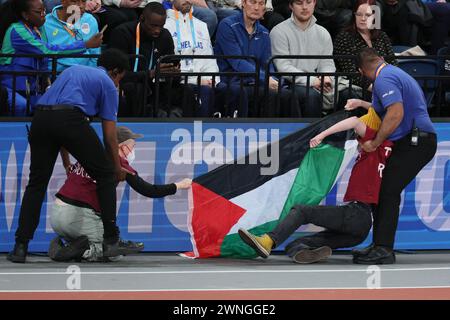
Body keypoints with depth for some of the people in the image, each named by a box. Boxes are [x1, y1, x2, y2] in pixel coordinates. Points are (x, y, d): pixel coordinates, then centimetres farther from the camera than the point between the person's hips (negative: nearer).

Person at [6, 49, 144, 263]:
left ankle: (21, 246, 6)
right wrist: (117, 167, 27)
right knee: (105, 175, 11)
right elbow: (109, 135, 13)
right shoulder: (107, 84, 17)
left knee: (36, 183, 14)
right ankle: (111, 240, 9)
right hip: (70, 116, -5)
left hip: (40, 116, 5)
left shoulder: (72, 71, 34)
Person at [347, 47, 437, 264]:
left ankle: (384, 249, -17)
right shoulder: (396, 74, 21)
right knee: (385, 191, 11)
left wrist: (375, 142, -18)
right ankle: (380, 246, 11)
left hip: (415, 142, -10)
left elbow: (396, 114, -26)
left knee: (389, 191, -13)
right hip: (418, 141, 10)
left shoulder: (384, 79, -13)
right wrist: (362, 104, 36)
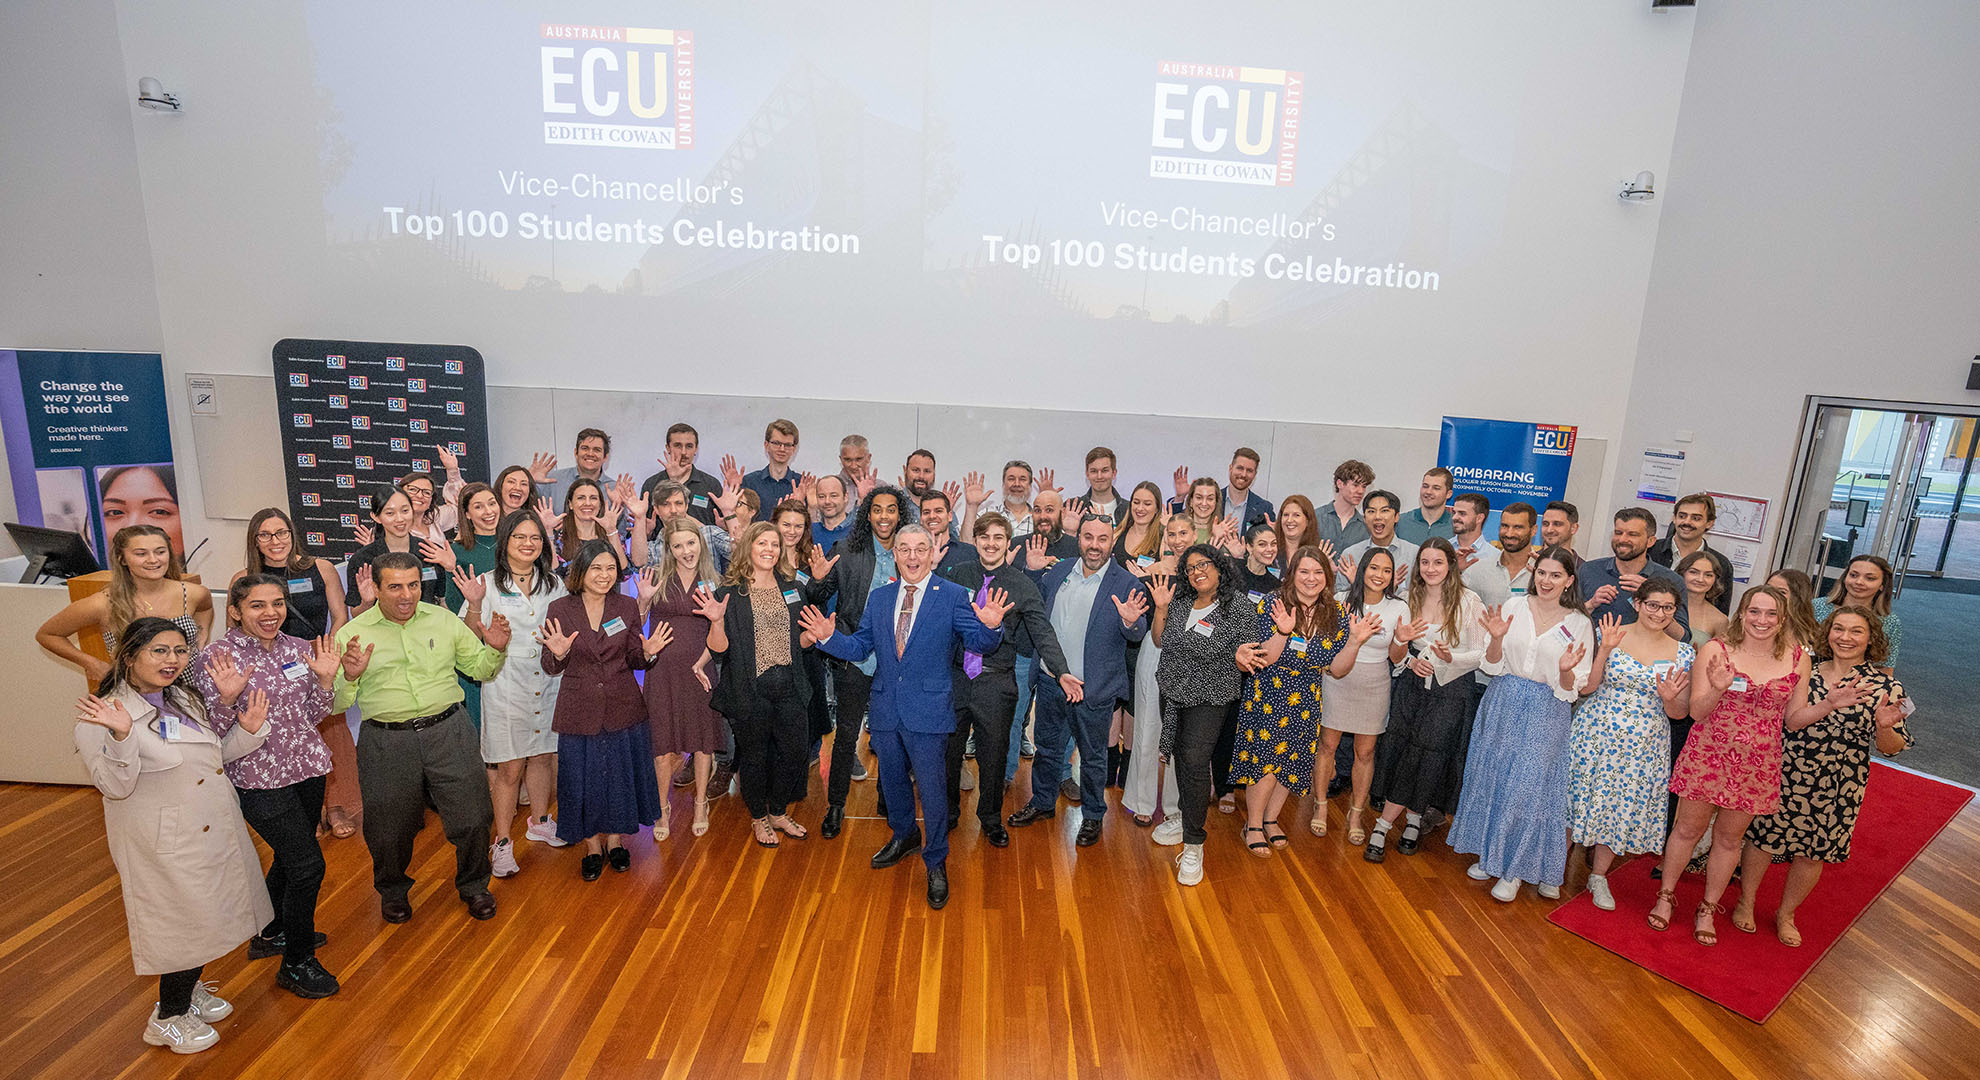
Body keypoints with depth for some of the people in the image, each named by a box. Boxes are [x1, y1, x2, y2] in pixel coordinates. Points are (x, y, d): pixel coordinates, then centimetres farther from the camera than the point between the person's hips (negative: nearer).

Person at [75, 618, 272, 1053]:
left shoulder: (184, 699, 7)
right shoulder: (104, 716, -16)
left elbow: (216, 754, 15)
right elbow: (114, 786, -22)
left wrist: (248, 729, -4)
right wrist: (121, 735, -37)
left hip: (215, 831, 7)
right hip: (164, 844, -7)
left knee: (208, 915, 19)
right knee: (184, 922, 4)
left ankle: (189, 990, 42)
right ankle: (168, 1018, 27)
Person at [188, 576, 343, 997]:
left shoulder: (299, 649, 2)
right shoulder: (216, 659, -12)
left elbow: (313, 715, 8)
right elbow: (214, 733, -13)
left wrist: (325, 679, -7)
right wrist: (228, 698, -29)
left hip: (306, 767, 6)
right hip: (259, 778, -6)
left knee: (289, 857, 21)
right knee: (308, 865, -4)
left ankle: (270, 933, 46)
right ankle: (297, 963, 16)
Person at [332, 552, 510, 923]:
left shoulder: (444, 620, 5)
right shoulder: (352, 634, 0)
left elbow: (479, 669, 12)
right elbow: (336, 704, -1)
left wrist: (495, 649, -8)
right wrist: (350, 676, -21)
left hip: (449, 731, 1)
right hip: (387, 742, -1)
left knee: (471, 819, 5)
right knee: (391, 827, 13)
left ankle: (473, 885, 31)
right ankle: (392, 890, 43)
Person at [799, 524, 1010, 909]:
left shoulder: (954, 596, -8)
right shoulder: (879, 597, 6)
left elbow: (979, 642, -15)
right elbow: (860, 647, 7)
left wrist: (990, 627, -37)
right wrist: (829, 637, -10)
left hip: (929, 709, -5)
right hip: (886, 707, 5)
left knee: (932, 788, 3)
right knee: (892, 779, 22)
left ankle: (936, 864, 25)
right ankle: (904, 836, 49)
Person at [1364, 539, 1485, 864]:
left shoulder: (1469, 601, -7)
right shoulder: (1410, 598, 5)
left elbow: (1483, 653, -5)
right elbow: (1397, 650, 11)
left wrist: (1450, 657, -22)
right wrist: (1409, 659, -9)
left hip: (1450, 690, -3)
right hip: (1411, 685, 3)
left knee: (1425, 754, -7)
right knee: (1398, 748, -5)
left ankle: (1384, 825, 4)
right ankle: (1414, 818, 11)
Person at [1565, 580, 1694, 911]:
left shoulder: (1683, 654, 2)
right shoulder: (1608, 636, -4)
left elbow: (1680, 714, 5)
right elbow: (1587, 687, -9)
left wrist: (1669, 699, -17)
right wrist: (1605, 649, -18)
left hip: (1643, 747, 2)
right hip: (1594, 734, -2)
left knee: (1623, 806, 10)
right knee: (1579, 797, 6)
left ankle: (1598, 877, 29)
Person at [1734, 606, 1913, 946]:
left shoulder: (1885, 686, -6)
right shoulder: (1806, 672, -1)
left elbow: (1892, 748, -8)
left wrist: (1884, 727, -26)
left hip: (1836, 788, -1)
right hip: (1784, 774, 1)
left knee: (1811, 853, 13)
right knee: (1762, 837, 9)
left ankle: (1786, 914, 34)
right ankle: (1745, 903, 29)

### THE PROBLEM:
Pictures are to be left out; please print the rest of the records above word for word.

### EXERCISE RESPONSE:
Body keypoints with depth for some of the people in the image, each named by a box. Boxes are [x1, y1, x2, y2] in pixel coordinates. Points are (x, y, d): pixel coordinates, then centimetres farther from the camera than the point between the person's hips (negative: nearer).

Person at [6, 49, 144, 263]:
left ankle: (21, 246, 6)
right wrist: (117, 167, 27)
right knee: (105, 175, 11)
right elbow: (109, 135, 13)
right shoulder: (107, 84, 17)
left knee: (36, 183, 14)
right ankle: (111, 240, 9)
right hip: (70, 116, -5)
left hip: (40, 116, 5)
left shoulder: (72, 71, 34)
Person at [347, 47, 437, 264]:
left ankle: (384, 249, -17)
right shoulder: (396, 74, 21)
right knee: (385, 191, 11)
left wrist: (375, 142, -18)
right ankle: (380, 246, 11)
left hip: (415, 142, -10)
left elbow: (396, 114, -26)
left knee: (389, 191, -13)
right hip: (418, 141, 10)
left shoulder: (384, 79, -13)
right wrist: (362, 104, 36)
Body keypoints with depth for some of the people in the image, each named by a box. Boxes are [x1, y1, x2, y2] in pixel coordinates. Points are (x, y, d): pixel coordinates, then centimetres farther from the camera than the point between the person's hips (negative: nearer).

Person at [75, 618, 272, 1053]:
left shoulder: (184, 699, 7)
right shoulder: (104, 716, -16)
left elbow: (216, 754, 15)
right elbow: (114, 786, -22)
left wrist: (248, 729, -4)
right wrist: (121, 735, -37)
left hip: (215, 831, 7)
right hip: (164, 844, -7)
left knee: (208, 915, 19)
right knee: (184, 922, 4)
left ankle: (189, 990, 42)
right ankle: (168, 1018, 27)
Person at [188, 576, 343, 997]:
left shoulder: (299, 649, 2)
right shoulder: (216, 659, -12)
left elbow: (313, 715, 8)
right elbow: (214, 733, -13)
left wrist: (325, 679, -7)
right wrist: (228, 698, -29)
left hip: (306, 767, 6)
right hip: (259, 778, -6)
left knee: (289, 857, 21)
right knee: (308, 865, -4)
left ankle: (270, 933, 46)
right ankle: (297, 963, 16)
Person at [332, 552, 510, 923]:
left shoulder: (444, 620, 5)
right shoulder: (352, 634, 0)
left elbow: (479, 669, 12)
right elbow: (336, 704, -1)
left wrist: (495, 649, -8)
right wrist: (350, 676, -21)
left hip: (449, 731, 1)
right hip: (387, 742, -1)
left knee: (471, 819, 5)
right knee: (391, 827, 13)
left ankle: (473, 885, 31)
right ankle: (392, 890, 43)
Person at [799, 524, 1010, 909]:
left shoulder: (954, 596, -8)
right shoulder: (879, 597, 6)
left elbow: (979, 642, -15)
right elbow: (860, 647, 7)
left wrist: (990, 627, -37)
right wrist: (829, 637, -10)
left hip: (929, 709, -5)
right hip: (886, 707, 5)
left knee: (932, 788, 3)
right knee: (892, 779, 22)
left ankle: (936, 864, 25)
right ankle: (904, 836, 49)
Person at [1364, 539, 1485, 864]:
left shoulder: (1469, 601, -7)
right shoulder: (1410, 598, 5)
left elbow: (1483, 653, -5)
right elbow: (1397, 650, 11)
left wrist: (1450, 657, -22)
right wrist: (1409, 659, -9)
left hip: (1450, 690, -3)
right hip: (1411, 685, 3)
left knee: (1425, 754, -7)
right knee: (1398, 748, -5)
left ankle: (1384, 825, 4)
right ankle: (1414, 818, 11)
Person at [1565, 580, 1694, 911]:
left shoulder: (1683, 654, 2)
right shoulder: (1608, 636, -4)
left elbow: (1680, 714, 5)
right elbow: (1587, 687, -9)
left wrist: (1669, 699, -17)
right wrist: (1605, 649, -18)
left hip: (1643, 747, 2)
right hip: (1594, 734, -2)
left knee: (1623, 806, 10)
right knee: (1579, 797, 6)
left ankle: (1598, 877, 29)
Person at [1734, 606, 1913, 946]:
left shoulder: (1885, 686, -6)
right shoulder: (1806, 672, -1)
left elbow: (1892, 748, -8)
left wrist: (1884, 727, -26)
left hip: (1836, 788, -1)
right hip: (1784, 774, 1)
left knee: (1811, 853, 13)
right knee: (1762, 837, 9)
left ankle: (1786, 914, 34)
right ankle: (1745, 903, 29)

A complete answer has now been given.